As I think about Rome, I imagine Rome c. 200 CE, moving away from the Pax Romana and towards a long decline, highlighted by prosperity and occasional imperial pride but defined by decadence. I wonder if the Muslim world - as it was for Rome's inheritors, the Byzantines - will be our Germanic tribes poring over the Alps and laying waste to our countryside. I wonder if, centuries from now, the Eastern Coast of the United States will fall, but the West Coast, once a colonial backwater, will thrive for another millennium before succumbing to a different enemy. For however much hope I have in Obama - and, let's be honest, the news makes the excitement of Election Day feel like a lot more than three months ago - it's hard not to feel like the stakes are too great, that charting our path between the straits might be too difficult. I, of course, lack any historical perspective on how it feels to move through crisis, and must remind myself that even the great period of Roman hegemony was defined by one sick and demented emperor after the next, that Nero makes GWB look good and Caligula makes Clinton look like a prude.

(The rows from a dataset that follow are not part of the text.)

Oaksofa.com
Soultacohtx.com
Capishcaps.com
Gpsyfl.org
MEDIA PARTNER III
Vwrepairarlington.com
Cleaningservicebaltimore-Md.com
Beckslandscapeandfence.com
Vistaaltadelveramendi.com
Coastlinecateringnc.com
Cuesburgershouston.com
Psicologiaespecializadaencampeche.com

But it was on this note, as I was lying in bed this morning reading this fascinating and generative article in TIME about Bush and other Presidents post-presidency, that the parallel struck me. The article mentions, almost in passing:
But it is the rare modern President who retires to his farm and his library, unless by library we mean a multimillion-dollar monument to his vital role in world history.After Julius Caesar's death he was deified by the Senate - literally, turned into a god. Tamar and I visited the ruins of one of his temples, placed prominently in the Roman forum near the sacred hearth of the Vestal Virgins (כאילו - להדיל - קדש הקדשים). But as the name Caesar shifted in meaning, from a last name to a title that would be in usage still two millennia into the future, so too did the act of deifying the emperor after his death, an act that, to the dying Republic, was anathema. Becoming a god in the Roman pantheon upon one's death brought Rome close to the theocracy of Egypt, yes, but it did something far more dangerous - it assumed that, merely by having acceded to the purple robe of the imperium, one was somehow merited to greatness. Kind of like a Presidential library, implying somehow that you are worthy of a museum, of a body of thought, of an archive by succeeding in a process to get to a position, not by the degree to which you navigated that position well. Once, American Presidents were defined by their actions and history was allowed to play a role in our judgments. Once, if you merely guided the nation through four or eight years of decent prosperity without any major historical hiccups that are, for the most part, outside of our control, then you were sent off into the rest of your career as a Roman consul during the heyday of the Republic. This was a world where Daniel Webster and John C. Calhoun were, perhaps, more famous and important than the man who sat in the Oval Office. But that world is gone, a victim of our national success and phenomenal wealth.
And so I wonder if, someday, the ruins of presidential libraries will be like the ruins of imperial temples - testaments to futile attempts at immortalizing the mortal, at lending credence and import to an office instead of the actions of its holder.